I rather wondered just how much whisky the girl was absorbing through the lining of her mouth. Not nearly as much as the men, though I thought it might take quite a bit to lubricate Two Spears, who was a taciturn old bastard with a face like a dyspeptic prune. Before the party had got well underway, though, I was distracted by the arrival of a young boy, the offspring of one of my companions. He came in silently and sat down by his mother, leaning heavily against her. She looked sharply at him, then set down her onions and rose with an exclamation of concern.
The firelight fell on the boy, and I could see at once the peculiar hunched way he sat. I rose hastily to my knees, pushing aside the basket of onions. I knelt forward and took him by the other arm, turning him toward me. His left shoulder had been slightly dislocated; he was sweating, his lips pressed tightly together in pain.
I gestured to his mother, who hesitated, frowning at me. The boy made a small, whimpering noise, and she pulled him away, holding him tight. With sudden inspiration, I pulled Nayawenne’s amulet from my shirt; she wouldn’t know whose it was but might recognize
what
it was. She did; her eyes widened at the sight of the tiny leather bag.

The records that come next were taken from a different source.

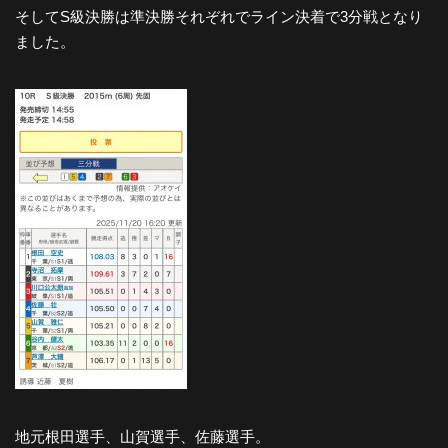
そしてS級決勝は準決勝それぞれでライン決着で3分戦となり
ました。
地元根田選手、山賀選手、佐藤選手。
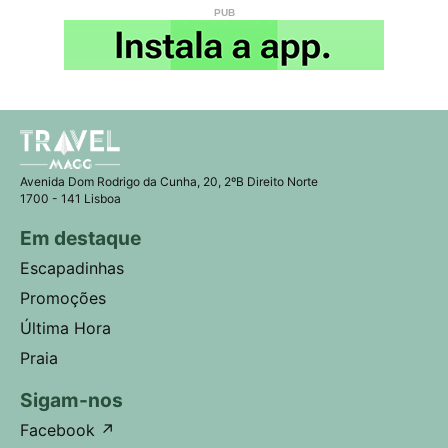
Avenida Dom Rodrigo da Cunha, 20, 2ºB Direito Norte
1700 - 141 Lisboa
Em destaque
Escapadinhas
Promoções
Última Hora
Praia
Sigam-nos
Facebook
↗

The boy made no more noise, but I could see the sweat run down his hairless chest, clear in the firelight. I fumbled at the thong that held the pouch shut, digging inside for the rough blue stone.
Pierre sans peur,
Gabrielle had called it. The fearless stone. I took the boy’s good hand and pressed the stone firmly into his palm, folding his fingers around it.
“Je suis une sorciere,”
I said softly.
“C’est medecine, la.”
Trust me, I thought. Don’t be afraid. I smiled at him.

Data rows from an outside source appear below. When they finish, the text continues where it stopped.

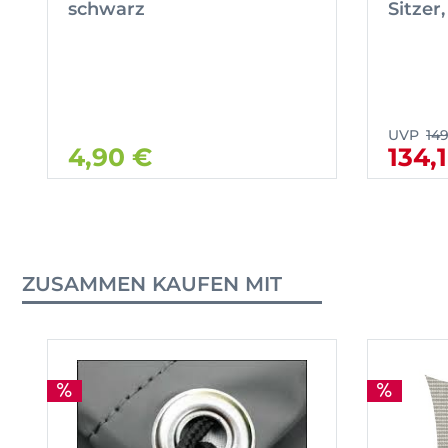
schwarz
Sitzer,
UVP
14
4,90 €
134,
ZUSAMMEN KAUFEN MIT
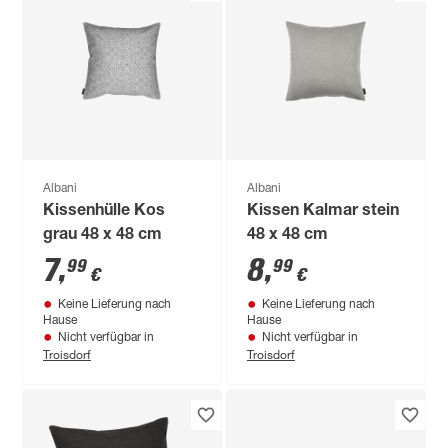
Albani
Albani
Kissenhülle Kos
Kissen Kalmar stein
grau 48 x 48 cm
48 x 48 cm
7
,
8
,
99
99
€
€
Keine Lieferung nach
Keine Lieferung nach
Hause
Hause
Nicht verfügbar in
Nicht verfügbar in
Troisdorf
Troisdorf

The boy stared round-eyed at me; the two women at the hearth exchanged a look, then as one, looked toward the distant hearth where the old woman sat.
There was talk from the
ceilidh;
someone was telling an old story—I recognized the rise and fall of the formal rhythms. I had heard Highlanders tell their stories and legends in Gaelic, in just that way; it sounded much the same.
The mother nodded; her sister went quickly down the length of the house. I didn’t turn, but felt the stir of interest behind me as she passed the other hearths; heads were turning, looking toward us. I kept my eyes on the boy’s face, smiling, holding his hand tightly in my own.